Some of these values are low at around 0.15, and this can be attributed to the high value for prevalence (inf) in the databook requiring a low value for each of doth_rate, rec_rate, and m_rate. Individually these are not outside of a ‘reasonable’ range for calibration y_factors but as they are all needed to fit a single data point this might suggest a second look at the reliability of original data values for prevalence in this project.

5. Missing model features Calibration at its best accounts for factors outside of a model in order to focus on what is in the model. Sometimes those factors have too big an impact on the model to be ignored, and the right solution is to add depth to the model as the only other solution is to force outcomes with extreme y_factors or unrealistic values for other parameters.

In the example above, it is impossible to match both the 2010 and 2020 data points for number of deaths (m_num) as they are not consistent with increasing prevalence. Perhaps it is necessary to calibrate a changing m_rate over time in the databook, or even add diagnosis and treatment to the model?
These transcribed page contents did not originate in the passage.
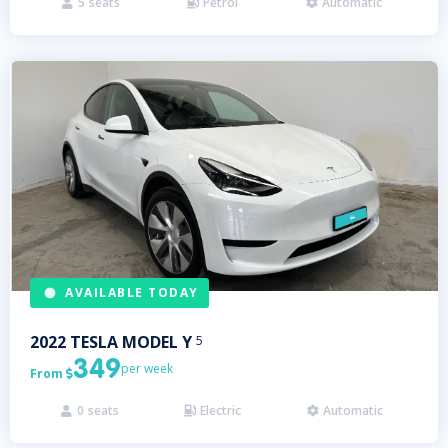
5
seats
Petrol
Automatic



AVAILABLE TODAY
2022
TESLA
MODEL Y
5
349
per week
From

0
seats
Electric
Automatic



6. ‘Burn-in’ period Often with more complex models, there may be too many parameters to initialize each and every one of them accurately in the first time step of the model via databook entry, such as tracking compartments for many different stages of a disease or stages of treatment. In these cases, it may be best to initialize just using key databook values such as ‘number on treatment’, ‘number infected’ and make assumptions for compartments within these categories. This will typically result in strange model behaviour for a number of time steps during a ‘burn-in’ period before the proportions at different stages of treatment settle down to an equilibrium, so it may be necessary to exclude these burn-in years from exported results in general, and not try to match these in calibration. Ideally, the model should either initialize a model earlier (e.g. several years in models with long time steps) and/or calibrate to the years for which data exists, and exclude those burn-in years from exported results in general.